Он ползал по всей комнате, собирая деньги, когда в дверь позвонили.
Мистер Харрис, сосед. Как всегда, распространяет билеты вещевой лотереи.
— Простите, — как всегда, ответил отец Элли, — к сожалению, у меня нет мелочи.
Мистер Харрис в изумлении уставился на гору монет в ладонях папочки.
— Этого как раз хватит, — сказал он. — По крайней мере, на один билет. А приз шикарный, вашей семье он пришёлся бы весьма кстати. Новая машина.
(Ясное дело: не только нас, котов, достал надрывный кашель и чих жестяной бедолаги по часу, а то и по два всякий раз, когда кто-нибудь из этой семейки соберётся выехать со двора на авто.)
Ну и что было делать папе Элли? Пришлось купить билет, иначе на всю округу прослывёшь скрягой. Проводив гостя, он вернулся, злой и недовольный.
Ну куда это годится? Пусть берёт пример с котов — мы-то в любых обстоятельствах сохраняем достоинство. И я с достоинством отодвинул последнюю вазу-уродину от края стола на самую середину. Уж оттуда-то её никто случайно не столкнёт.
После чего задрал хвост и вышел.
Кот и мышь
Так началась наша игра в кошки-мышки. (Угадайте, кто был мышкой.) Он вернул уродинку на полку, дабы Многообещающая Художница ничего не заподозрила, но всё так же мечтал от неё избавиться (нет, что вы, от неё — в смысле, от вазы). И при этом остаться мистером Сама Невинность: мол, если что, он сможет поклясться, положив руку на Библию, что вазу разбил не он.
В течение нескольких недель он перепробовал все способы. Реально все!
Сперва подлизывался и упрашивал. Ну, как-как. Примерно так: «Славный котик. Добрый котик. Не окажешь ли мне одну небольшую услугу?»
(Как говорила моя бабка: «Передай, пожалуйста, бумажный пакет, Эллис! Меня сейчас стошнит».)
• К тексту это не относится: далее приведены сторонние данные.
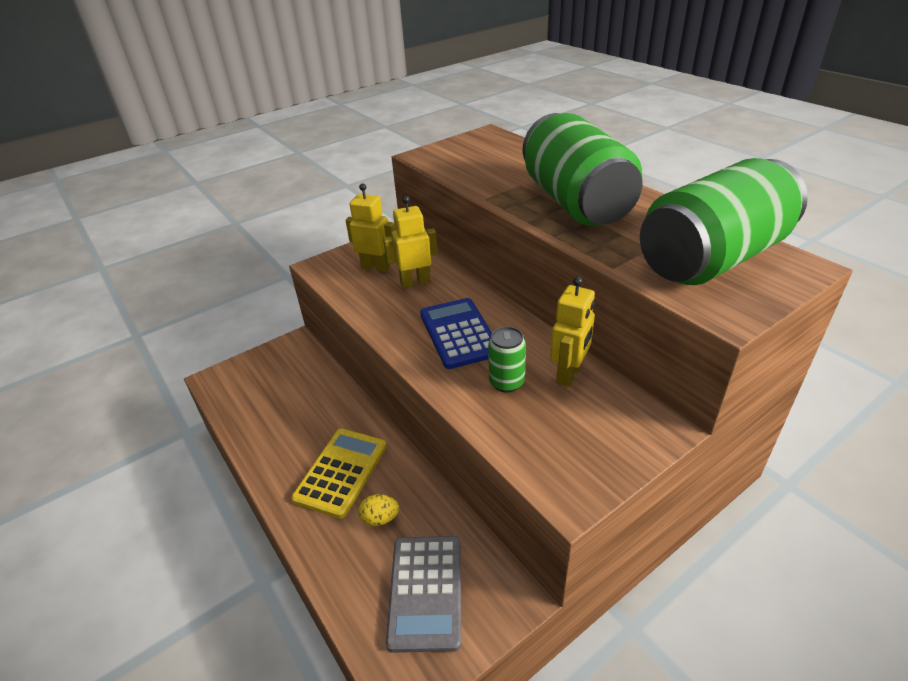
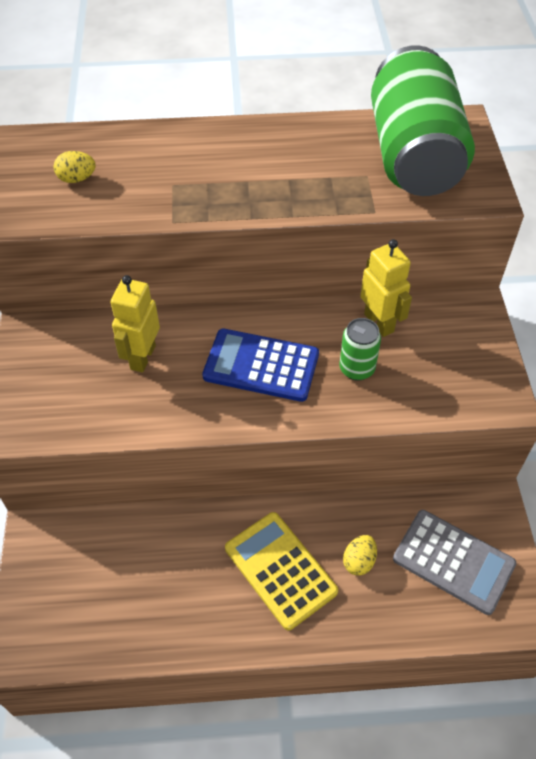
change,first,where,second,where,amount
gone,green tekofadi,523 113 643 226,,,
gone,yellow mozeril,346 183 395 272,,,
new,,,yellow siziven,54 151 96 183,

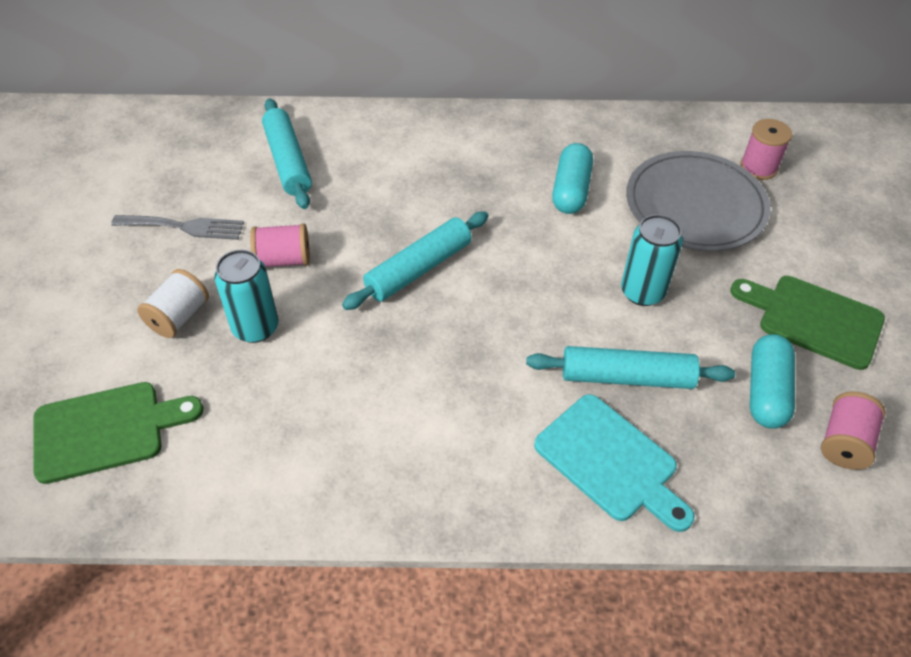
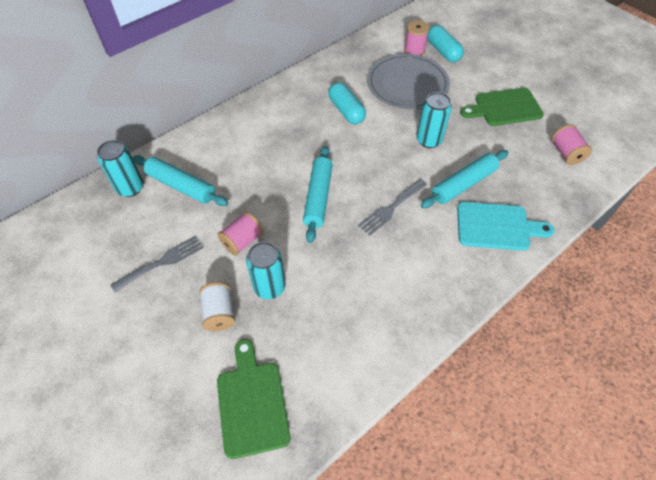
change,first,where,second,where,amount
shifted,turquoise masukin,750 334 795 429,,427 25 464 62,
rotated,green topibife,34 382 203 484,,217 339 290 459,45 degrees counterclockwise
new,,,turquoise tekofadi,97 140 144 197,
new,,,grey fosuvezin,358 179 427 236,

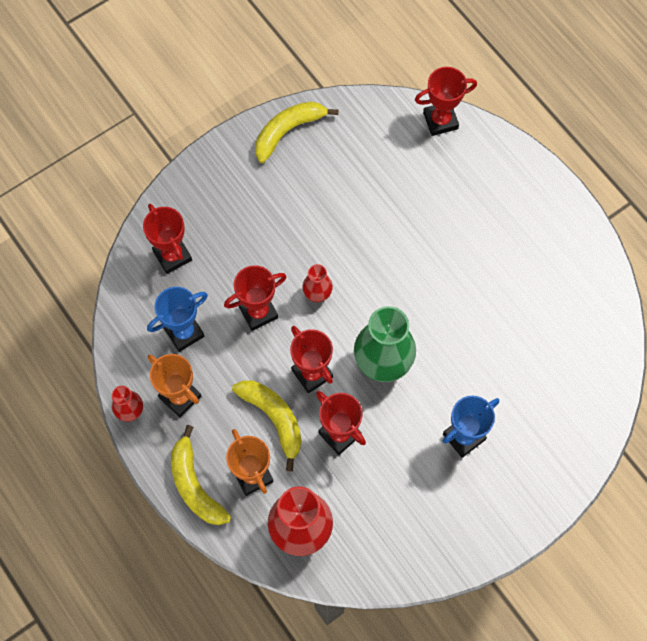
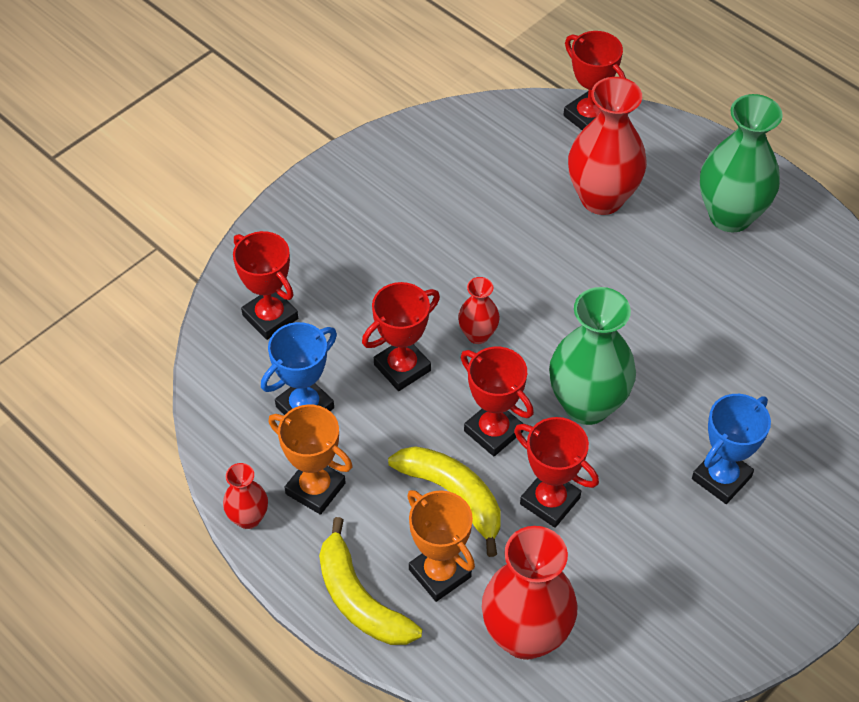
change,first,where,second,where,amount
rotated,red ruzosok,415 67 477 136,,564 31 626 130,75 degrees clockwise
gone,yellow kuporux,255 101 339 163,,,
new,,,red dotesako,568 77 647 215,
new,,,green dotesako,700 94 783 232,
Потом закинул меня на полку и стал подталкивать к преступлению. Вот-вот. Именно подталкивать — не фигурально, а натурально, сзади. (Царапины у него до сих пор не зажили.)
Потом извазюкал вазу сметаной, надеясь, что я окажусь настолько жадным, что полезу её облизывать и в процессе случайно подвину к краю и свалю.
Ну не глупо ли? Сметана? На полке? Вот уж я повеселился, катался на этой сметане по всей полке, швырялся каплями. Он потом три дня ковёр отмывал.
В ту неделю я много времени проводил на воздухе, развлекаясь тем, что дразнил соседского мальчишку, Грегори. Всякий раз, как бедолага выходил за ворота, сжимая в руке записку от матери, я выскакивал из куста остролиста, растопырив все четыре лапы, словно наткнулся на невидимую стену прямо у него перед носом.
Грегори вопил, ронял записку — и бегом домой.
Я загонял записку под куст (избавляясь от улик) и шёл на стену дремать дальше.
Может, и глупая игра, зато весёлая. К тому же помогала скоротать время, пока отец Элли драил ковёр.
Как-то возвращаюсь и обнаруживаю, что мой противник по Борьбе за Последнюю Уродливую Вазу придумал ещё более изощрённую хитрость.
Он бросил в неё прекрасную свежую креветку.
— Взять! — каркнул он. — Ну, как тебе такой ход, а, Таффи? Сможешь достать, не свалив вазу?
Меня брали «на слабо». Если я что и люблю в этом мире, так это креветки. Но потом я подумал: никто, даже такой скряга, как отец Элли, не станет покупать одну креветку. Где-то должны быть остальные!